Tout feu, tout flamenco

Dans un genre plus classique, le public découvrira la Première de Nacida Sombra (née ombre), un spectacle éblouissant de Rafaela Carrasco. S’inspirant de quatre figures féminines majeures du Siècle d’Or, à savoir Sainte-Thèrèse d’Avila, Maria de Zayas, Maria Calderon et Sœur Juana Inès de la Cruz, Rafaela Carraso donne toute sa mesure de danseuse et de chorégraphe en explorant la vie de ces artistes éprises de liberté.

Quatre lettres imaginaires écrites en des lieux et des époques différentes, tissent un dialogue entre les voix des quatre femmes. Dans une gestuelle très expressive, Rafaela Carrasco traverse une histoire du flamenco qui dessine par ses volutes et ses poses graphiques de lointaines origines. Nacida Sombra incorpore au flamenco diverses références de la musique populaire de l’époque baroque, telles que la folía, la chacona, le Baile de Marizápalos, la romance ou le villancico.

Espiral de David Coria, chorégraphe et danseur d’exception, choisit quant à lui de travailler le motif de la spirale. Avec Ana Morales, il explore les méandres rythmiques des zappateados, des rondenas, des fandangos, des farrucas, des martinete (chant des forges) entre équilibre et fougue, formes primitives et innovations totales.

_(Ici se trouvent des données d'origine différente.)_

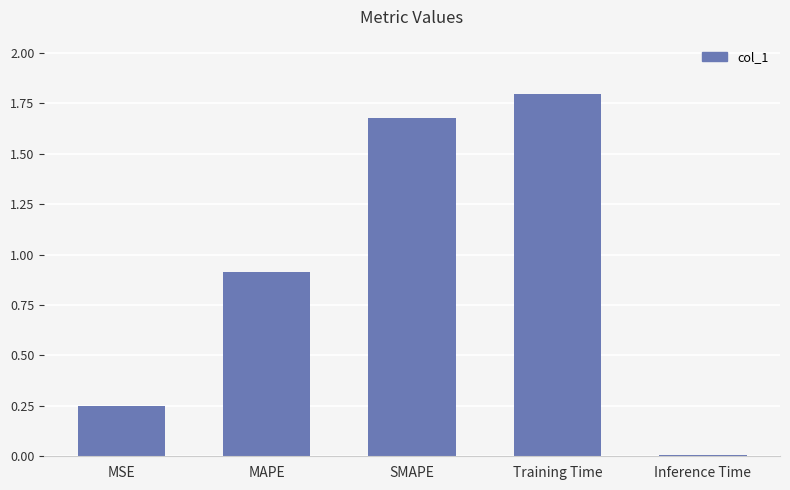

What is the label of the 1st bar from the right?

Inference Time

Une grande partie des chants proviennent de la souche du fandango et sont tous connectés les uns aux autres. Mais au-delà d’une exposition de langages rythmiques et chorégraphiques, c’est une vraie réflexion sur la structure de la danse que mène David Coria.

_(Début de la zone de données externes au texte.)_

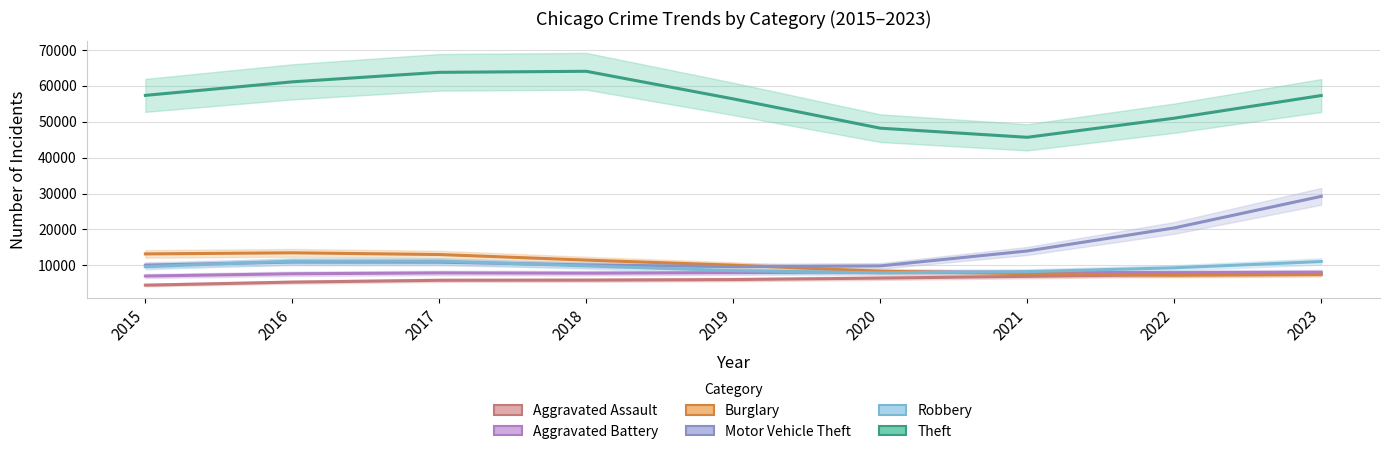

Rank the series at 2017 from highest to lowest value.

Theft, Burglary, Robbery, Motor Vehicle Theft, Aggravated Battery, Aggravated Assault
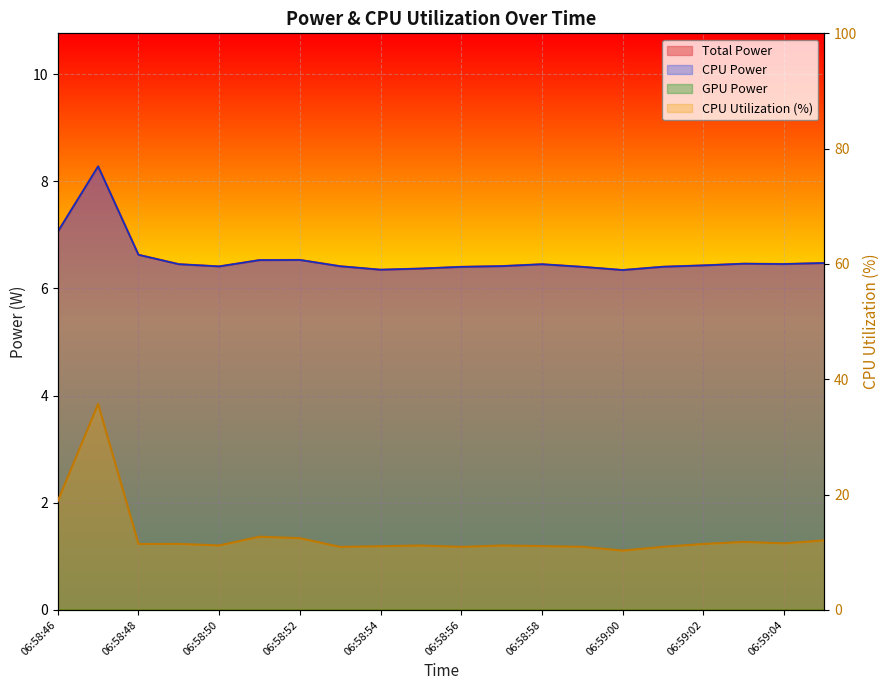

True or false: CPU Utilization and Total Power cross at least once.

False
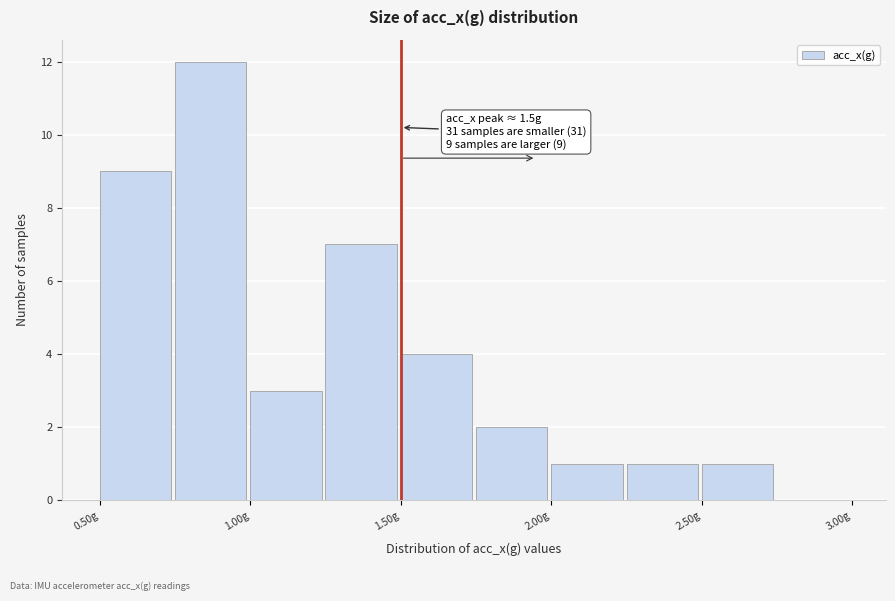

Over which range of the x-axis is the bar tallest?

0.75 to 1.00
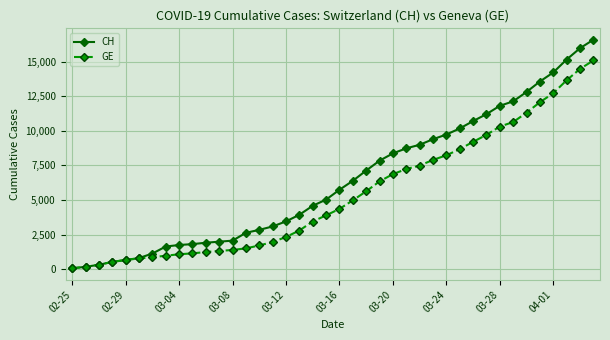

Which series has the largest range (max minus min)?

CH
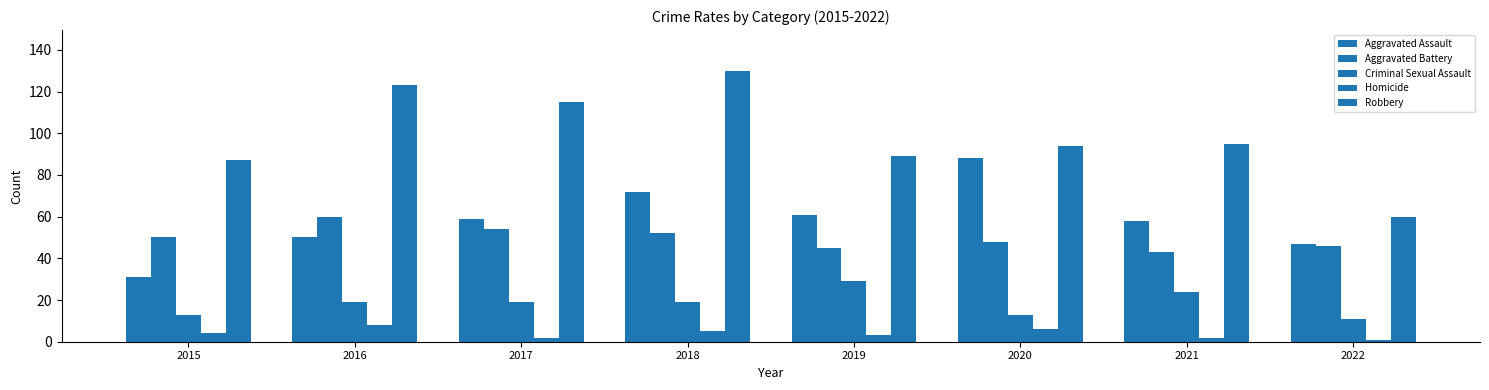

What is the sum of the Homicide values at 2019 and 2016?

11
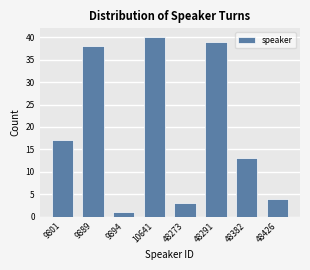

Reading left to right, extract all data points from this chart.

9801=17	9889=38	9894=1	10641=40	48273=3	48291=39	48382=13	48426=4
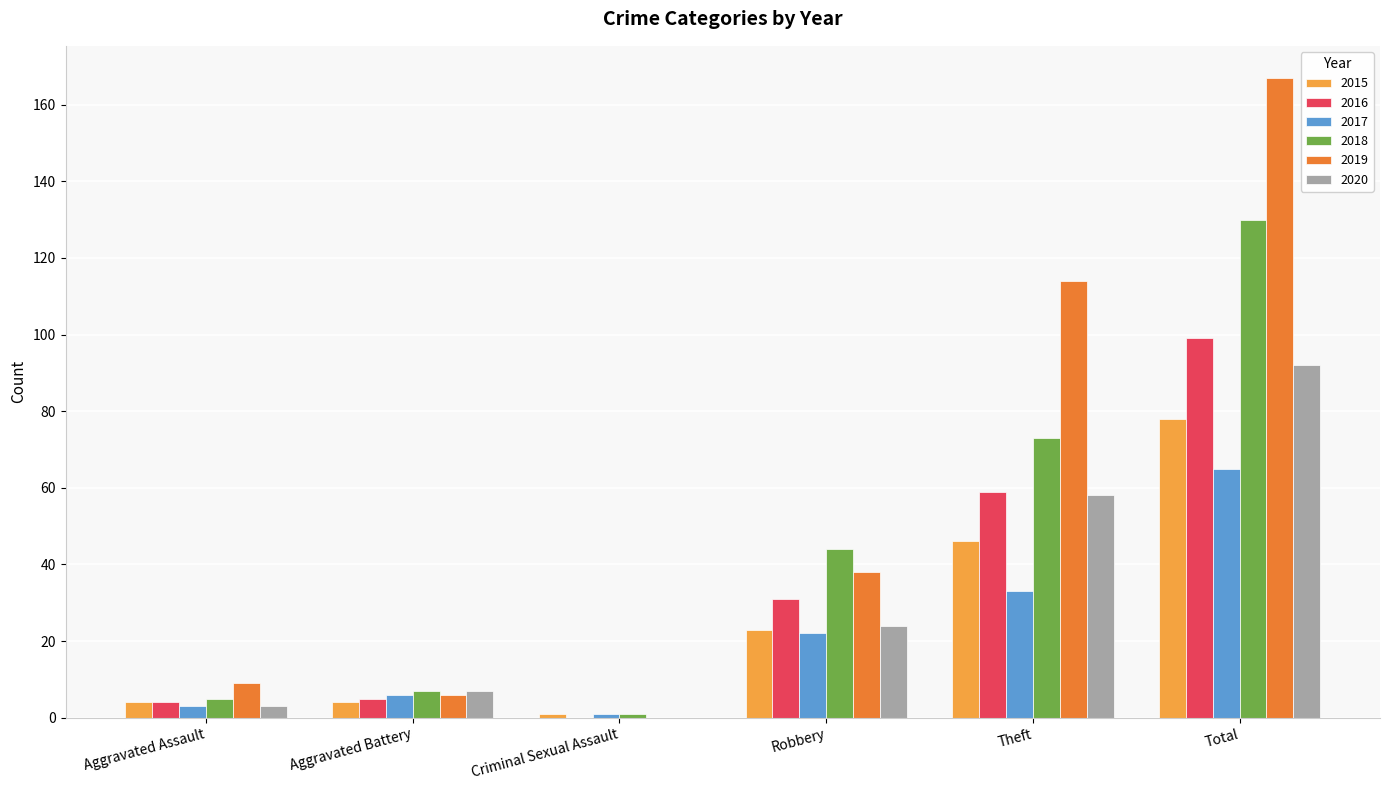

Which label corresponds to the largest value in the chart?

Total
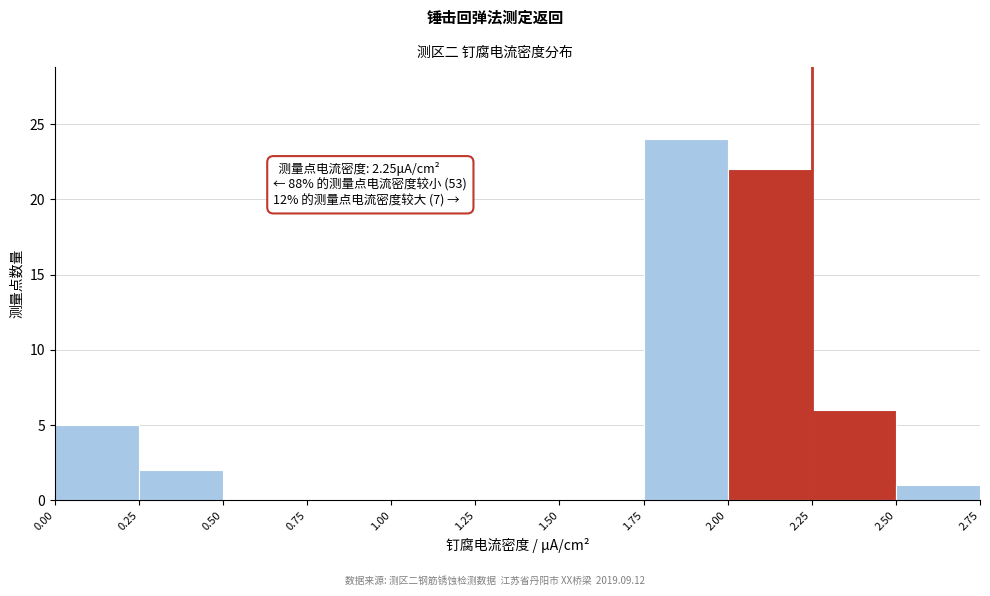

Over which range of the x-axis is the bar tallest?

1.75 to 2.00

Le canto ne sera pas en reste, grâce à la Voz del Alba (la voix de l’aube) de Jesus Mendez qui excelle bulierias et soleas, mais plus encore dans les siguiriyas, ces chants graves et mélancoliques, accompagné par Gema Moneo, bailaora prodige du flamenco gitan qui nous a fait à Cadiz une démonstration de son art… sur des talons aiguilles ! Ce ne sera, bien sûr, pas le cas dans le spectacle de Chaillot, mais nous avons été époustouflés par le naturel de son flamenco, inné, intuitif, et virtuose.

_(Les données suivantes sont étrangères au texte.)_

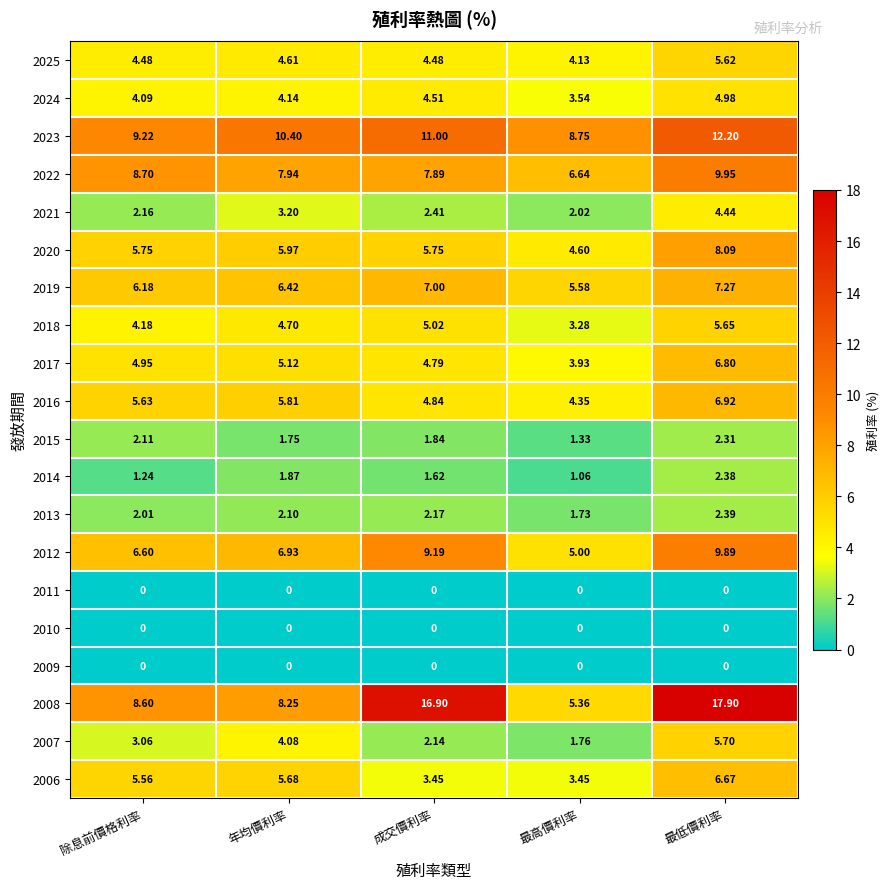

At which category is the sum across all series the highest?

最低價利率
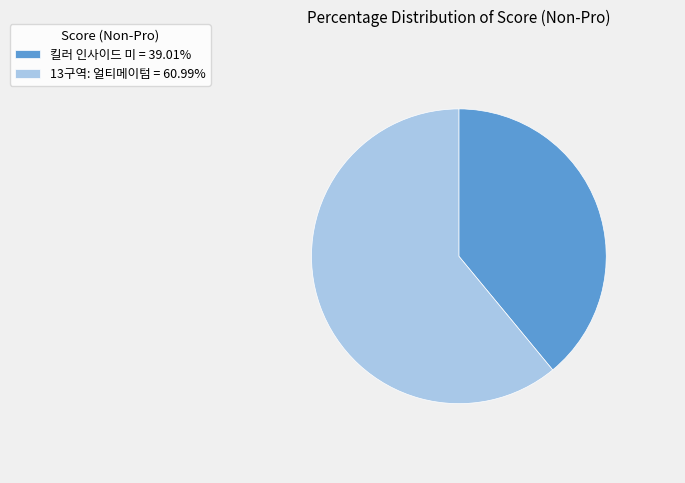

Do 13구역: 얼티메이텀 = 60.99% and 킬러 인사이드 미 = 39.01% together represent more than half of the pie?

Yes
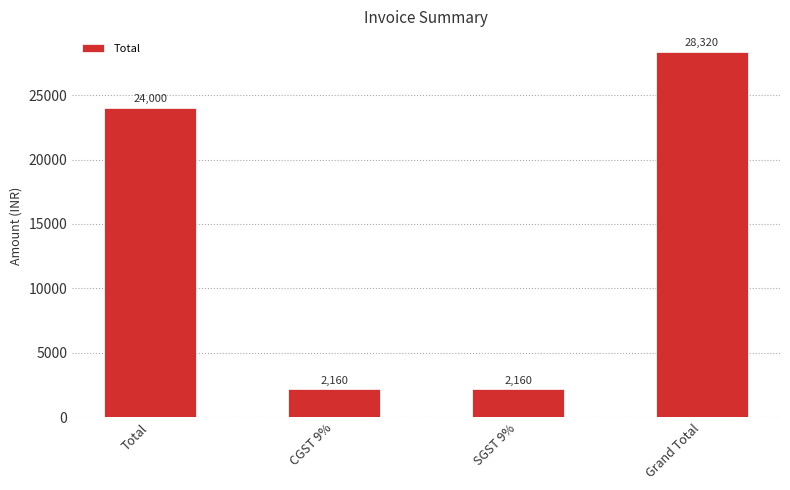

What is the change in value from SGST 9% to Grand Total?

+26160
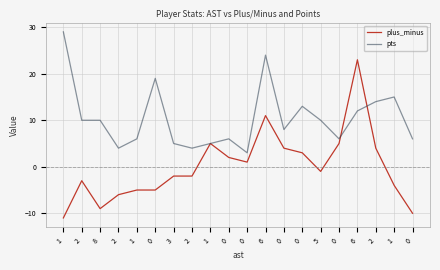

What is the label of the 6th point from the right?

5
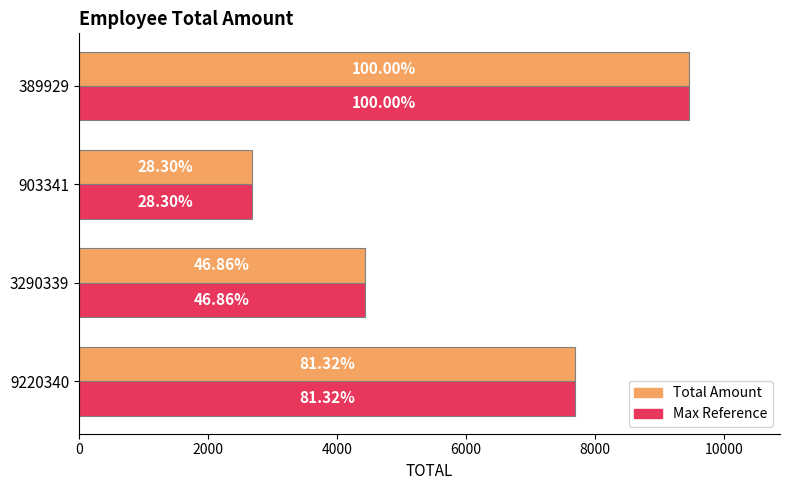

How many groups of bars are there?

4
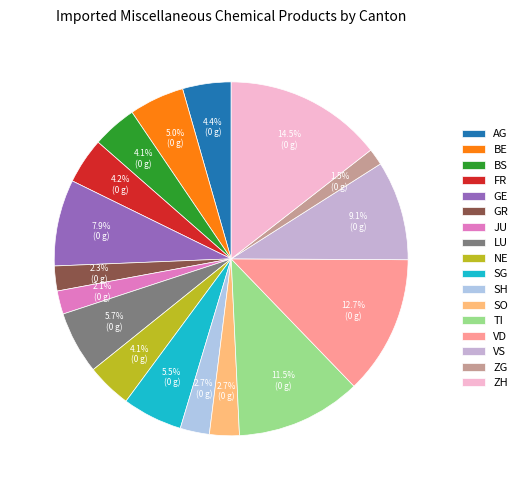

Do ZG and NE together represent more than half of the pie?

No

Mayte Martin, l’une des cantaoras les plus importantes d’aujourd’hui sera présente également, accompagnée par le guitariste Salvador Gutiérrez. Mais le plaisir ne serait pas total sans le Tablao de José Galvan, dernier grand maître du flamenco et père d’Israël, ainsi que par le truculent Franito de Patrice Thibaud.

Agnès Izrine

Chaillot Théâtre national de la Danse, http://theatre-chaillot.fr/festival-troisieme-biennale-dart-flamenco Du 7 au 25 novembre. Andrés Marin, du 7 au 10 novembre ; Alan Lucien Øyen du 7 au 8 novembre ; José Galván du 10 au 12 novembre ; Mayte Martín le 11 novembre : Jesús Méndez le 12 novembre ; Rafaela Carrasco les 14 et 15 novembre ; David Coria et Ana Morales les 15 et 16 novembre ; Rocio Molina et la Tremendita le 18 novembre ; Patrice Thibaud du 18 au 25 novembre.